Action item
Every line below that holds the word "shadow" counts once; please tally them and give only the total.
--------
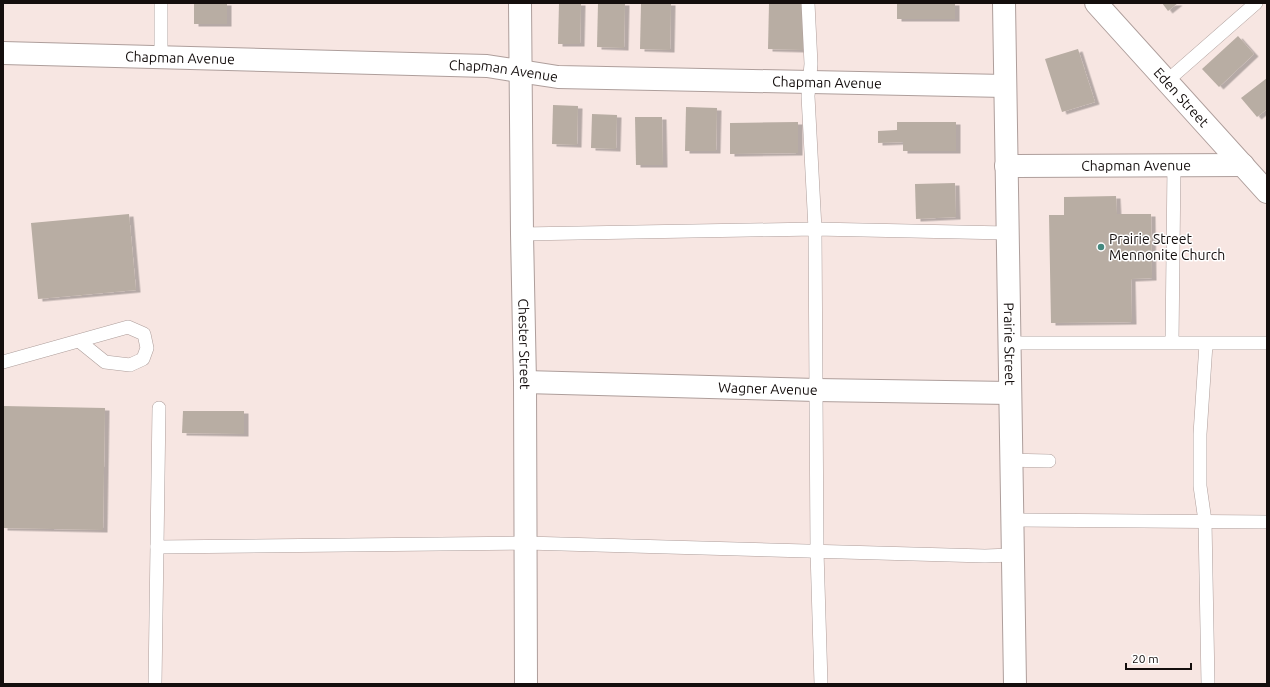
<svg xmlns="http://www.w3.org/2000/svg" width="1270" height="687" viewBox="0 0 1270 687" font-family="Ubuntu,sans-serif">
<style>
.building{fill:#b8ada3;filter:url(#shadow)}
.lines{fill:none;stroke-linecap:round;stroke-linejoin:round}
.service-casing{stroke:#ae9e9b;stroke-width:14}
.minor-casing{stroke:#ae9e9b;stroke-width:24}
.secondary-casing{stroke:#ae9e9b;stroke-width:24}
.service{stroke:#fff;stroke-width:13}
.minor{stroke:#fff;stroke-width:22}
.secondary{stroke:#fff;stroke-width:22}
.poi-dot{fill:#44897f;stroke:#fff;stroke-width:1.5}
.labels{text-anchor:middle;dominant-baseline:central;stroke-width:3;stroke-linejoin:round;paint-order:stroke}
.street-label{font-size:14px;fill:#140e0d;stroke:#fff}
.poi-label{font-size:14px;fill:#140e0d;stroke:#fff;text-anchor:start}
</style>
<defs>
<filter id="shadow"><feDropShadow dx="4.5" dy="2.5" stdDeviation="0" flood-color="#0004"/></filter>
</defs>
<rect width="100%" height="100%" fill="#f7e6e2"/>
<!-- building -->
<g class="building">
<rect x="194" y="3" width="33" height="21"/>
<path d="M559,3H581L580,44H558Z"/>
<path d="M598,3H625L624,48L597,47Z"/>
<path d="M641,3H671L670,50L640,49Z"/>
<path d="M769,3H804L803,50L768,49Z"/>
<rect x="897" y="3" width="58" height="16"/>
<path d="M1162,3H1178L1168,11Z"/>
<path d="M1238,36L1254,54L1219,87L1202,69Z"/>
<path d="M1078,49L1095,102L1062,112L1045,59Z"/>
<path d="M1267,78V109L1257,117L1241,98Z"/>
<path d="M553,105L578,106L577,145L552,144Z"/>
<path d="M686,107L717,108L716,151H685Z"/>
<path d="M592,114L617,115L616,149L591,148Z"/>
<path d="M635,117H662L663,165H636Z"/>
<path d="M798,122V153L730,154V123Z"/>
<path d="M897,122H956V151H903V142L878,143V131L897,130Z"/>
<path d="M955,183L956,217L916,219L915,184Z"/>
<path d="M1116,196L1117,214H1151L1152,278L1131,279L1132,322L1051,323L1049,215H1064V197Z"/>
<path d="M129,214L136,290L38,299L31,223Z"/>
<path d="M3,406L105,408L103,530L3,528Z"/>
<path d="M183,411H244V434L182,433Z"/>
</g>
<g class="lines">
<defs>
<g id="service">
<path d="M161,3V57"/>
<path d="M808,3L811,64L808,96L815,229L817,551L821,684"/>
<path d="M1167,81L1256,3"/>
<path d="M522,234L815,229L1007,233"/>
<path d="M1172,342L1174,165"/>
<path d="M1009,343H1267"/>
<path d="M1206,344L1200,434V486L1205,521L1208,684"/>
<path d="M3,362L128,327L144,334L147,348L143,359L130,365L105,362L79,341"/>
<path d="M1011,460L1049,461"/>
<path d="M1012,520L1267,522"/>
<path d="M157,547L526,543L985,556L1012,555"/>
<path d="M155,684L159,408"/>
</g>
<g id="minor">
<path id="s1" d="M520,3L522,234L525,382L526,684"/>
<path id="s2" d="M1096,3L1267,192"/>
<path id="s3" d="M3,53L487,66L558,77L1005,86"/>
<path id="s4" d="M1006,166L1243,165"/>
<path id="s5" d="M525,382L816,390L1010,393"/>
</g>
<g id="secondary">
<path id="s6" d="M1004,3L1015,684"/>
</g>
</defs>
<!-- service casing -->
<use href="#service" class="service-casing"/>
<!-- minor casing -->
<use href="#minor" class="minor-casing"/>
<!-- secondary casing -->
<use href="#secondary" class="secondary-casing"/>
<!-- service -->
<use href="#service" class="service"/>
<!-- minor -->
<use href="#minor" class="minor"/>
<!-- secondary -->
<use href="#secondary" class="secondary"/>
</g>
<!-- markers -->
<circle class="poi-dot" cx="1101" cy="247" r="4"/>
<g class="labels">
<!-- street labels -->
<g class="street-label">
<text stroke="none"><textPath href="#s3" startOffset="177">Chapman Avenue</textPath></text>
<text stroke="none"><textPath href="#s3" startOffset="501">Chapman Avenue</textPath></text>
<text stroke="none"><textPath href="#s3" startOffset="825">Chapman Avenue</textPath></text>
<text stroke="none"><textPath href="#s2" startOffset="127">Eden Street</textPath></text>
<text stroke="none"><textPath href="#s4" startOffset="130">Chapman Avenue</textPath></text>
<text stroke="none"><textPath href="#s1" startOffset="341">Chester Street</textPath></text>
<text stroke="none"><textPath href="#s6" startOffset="341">Prairie Street</textPath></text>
<text stroke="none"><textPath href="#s5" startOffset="243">Wagner Avenue</textPath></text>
</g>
<!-- poi labels -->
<g class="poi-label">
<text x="1109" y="239">Prairie Street<tspan x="1109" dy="16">Mennonite Church</tspan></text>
</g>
</g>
<!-- border -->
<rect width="1270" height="687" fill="none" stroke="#140e0d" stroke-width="8"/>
<!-- scale -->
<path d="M1126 663v6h65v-6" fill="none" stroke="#140e0d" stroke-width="2"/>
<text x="1132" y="663" font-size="12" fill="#140e0d" stroke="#ffffff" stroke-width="3" paint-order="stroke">20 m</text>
</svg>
--------
Exercise result
2